Il problema è, come sottolinea sant’Agostino nel suo commento al Vangelo di Giovanni, che non si arrivi ad essere, come i Giudei, persone lontane dal pane vivo che discende dal cielo, perché non se ne sente la fame. Avendo il cuore pieno del proprio io, della propria giustizia, non si sente fame di Dio, della sua giustizia, della sua vita, del suo amore. Si è indifferenti nei confronti di Gesù, dono del Padre. Non sentendone il bisogno non lo si mangia, non si assimila la sua vita, non si crede in Lui. Solo chi ha il desiderio di amare, solo chi ha un cuore affamato di amore giunge a credere in Lui e, accogliendolo, ha Lui. La donna ammalata desiderava ardentemente di giungere a «toccare» Gesù e così viene guarita. È dalle radici del cuore, afferma sant’Agostino, che sorge la professione di fede. Professare significa esprimere ciò che si ha nel cuore. Si arriva a «toccare» Cristo, a credere in lui, solo se si desidera l’Amore, solo se si asseconda quell’anelito all’Amore che Dio ha seminato in noi, creandoci per Lui. Solo un cuore che ama riesce a capire cos’è l’amore che si dona. La fede non è qualcosa di vago, è mangiare, assimilare la sua carne, l’umanità di Gesù, fino ad avere i suoi sentimenti, il suo stile di vita, sino a divenire simili a lui. Ma non dobbiamo confonderci nelle idee. L’assimilarci a Lui non è un puro sforzo volontaristico, risultato solo delle nostre forze. È Lui che ci unisce a sé, che fa della sua intelligenza la mia intelligenza, della sua volontà la mia volontà, del suo pensiero il mio pensiero… E questo perché è sempre l’Amore che attrae a sé l’amato. Noi, infatti, sospiriamo Cristo, aneliamo a Lui perché siamo attratti dall’amore del Padre, che ci ha creati per Lui, come già detto. Avere fede, mangiare è propriamente un lasciarsi attrarre, è un permettere all’Amore di amarmi e di credere in me.

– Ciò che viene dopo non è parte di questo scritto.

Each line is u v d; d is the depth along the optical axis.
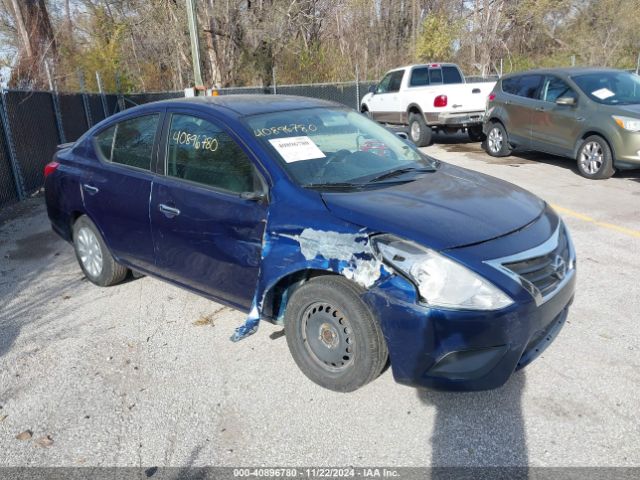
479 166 10.62
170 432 3.11
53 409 3.36
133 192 4.35
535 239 3.18
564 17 30.77
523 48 32.41
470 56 29.77
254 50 22.67
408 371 2.97
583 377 3.45
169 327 4.34
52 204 5.32
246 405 3.32
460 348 2.86
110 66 19.38
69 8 21.25
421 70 14.22
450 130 13.84
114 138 4.73
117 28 21.73
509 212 3.37
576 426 3.02
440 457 2.84
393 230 3.02
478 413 3.17
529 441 2.92
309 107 4.43
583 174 9.21
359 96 21.98
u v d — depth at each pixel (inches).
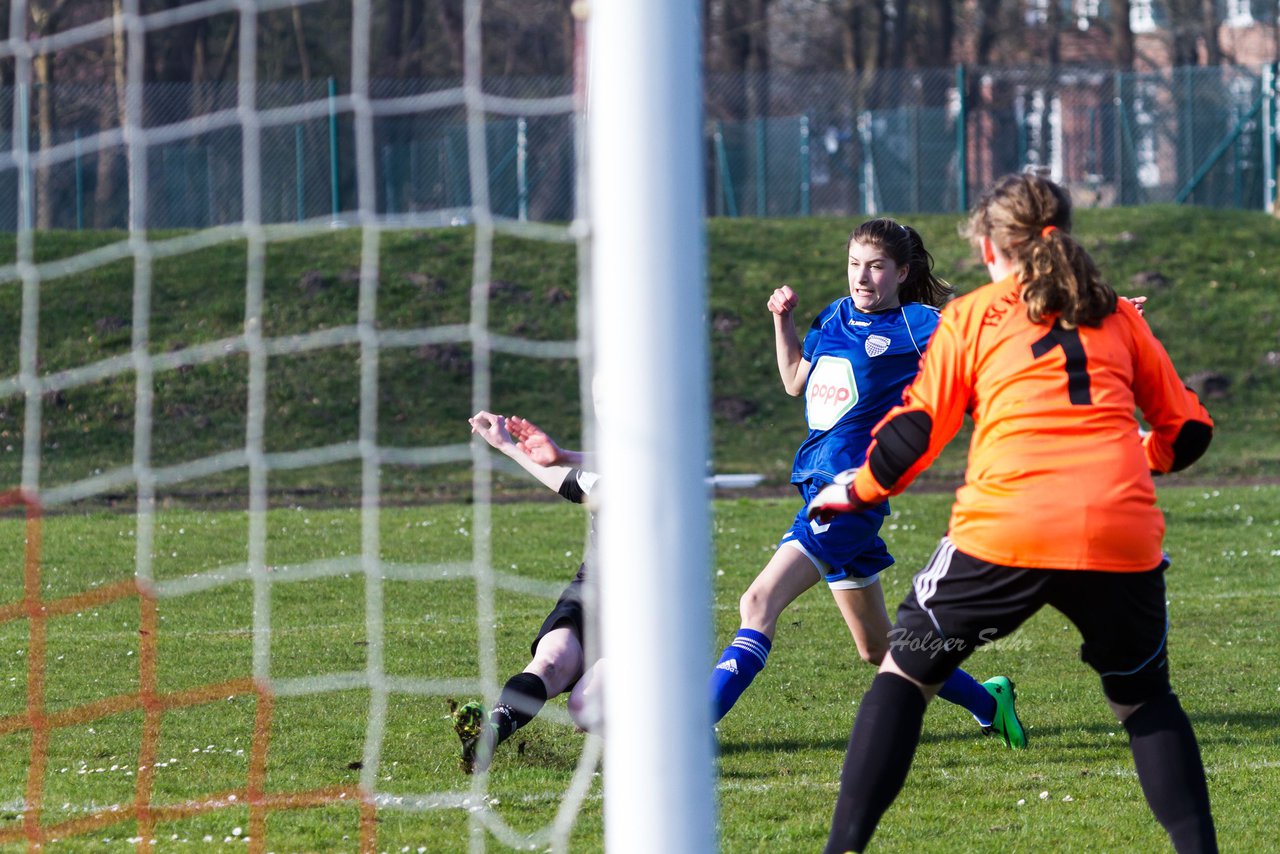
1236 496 1866.4
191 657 971.9
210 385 2431.1
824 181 3732.8
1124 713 503.2
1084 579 466.6
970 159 3774.6
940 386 497.0
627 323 379.2
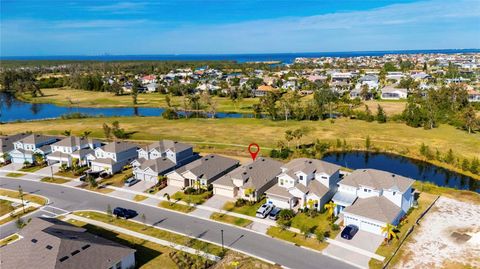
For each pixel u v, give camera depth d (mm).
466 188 65625
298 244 45500
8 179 72188
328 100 137500
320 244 45312
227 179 60938
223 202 58250
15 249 40000
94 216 54812
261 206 54469
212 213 54719
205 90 190750
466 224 49625
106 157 75062
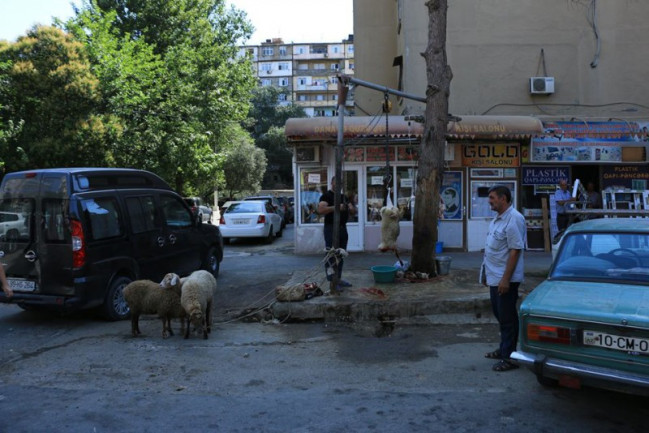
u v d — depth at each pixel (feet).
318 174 43.06
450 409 13.79
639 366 11.82
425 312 23.22
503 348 16.88
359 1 53.06
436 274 28.58
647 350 11.72
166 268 28.09
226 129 94.43
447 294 24.61
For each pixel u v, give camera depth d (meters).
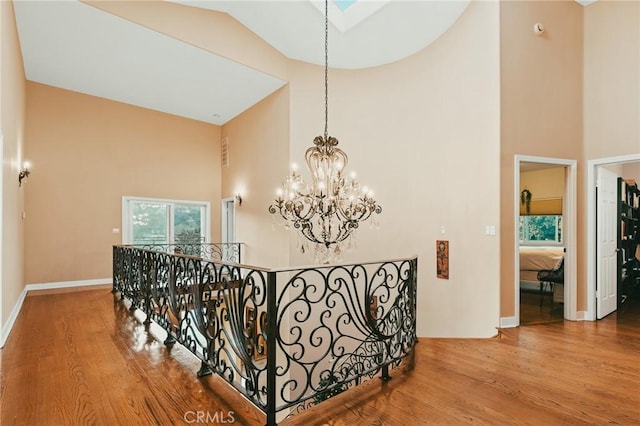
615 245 4.48
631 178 6.01
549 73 4.02
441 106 4.64
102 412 1.90
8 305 3.41
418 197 4.91
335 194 3.76
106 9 3.80
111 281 6.21
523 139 3.88
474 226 4.12
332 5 4.66
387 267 5.20
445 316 4.48
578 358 2.79
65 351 2.80
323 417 1.90
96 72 5.25
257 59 5.22
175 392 2.13
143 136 6.73
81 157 5.98
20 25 4.00
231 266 2.11
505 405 2.04
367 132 5.48
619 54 3.88
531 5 3.98
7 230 3.40
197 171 7.51
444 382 2.35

La Chiesa crede che tutto questo accada nel mistero eucaristico. In quel momento «Non siamo noi che mangiamo l’Eucaristia, ma è l’Eucaristia ad assimilarci a sé», ci ha ricordato don Giuseppe Dossetti. Il mio cuore è trasformato dall’umanità di Cristo che mi unisce all’amore del Padre facendomi capace di amare i fratelli. Vivo come vive Cristo. Perché «non son più io che vivo ma è Cristo che vive in me» (Gal 2, 20). Penso come Lui, ho i Suoi criteri di valore, di giudizio, non solo con l’intelligenza, ma col cuore, amo come ama Lui, ho il cuore del Figlio, in comunione col Padre e coi fratelli.

In questo gioco di amore, sperimentiamo di vivere da risorti, proprio come Cristo, perché chi ama ha già vinto la morte: «Chi mangia la mia carne e beve il mio sangue ha la vita eterna [quella vita in grado di vincere anche la morte]».

Viviamo, dunque, le nostre adorazioni, come momenti in cui continuiamo a celebrare l’Eucaristia di Cristo, per essere anche noi eucaristia, per farci eucaristia per i fratelli, dando in cibo la nostra vita per la vita loro; per essere protagonisti nella nuova creazione che il Signore Gesù è venuto a compiere; per intercedere per i nostri fratelli, vivendo nell’amore, nella casa dell’amore che è Lui, che ci unisce in un unico corpo e in un’unica comunione, la comunione dei santi.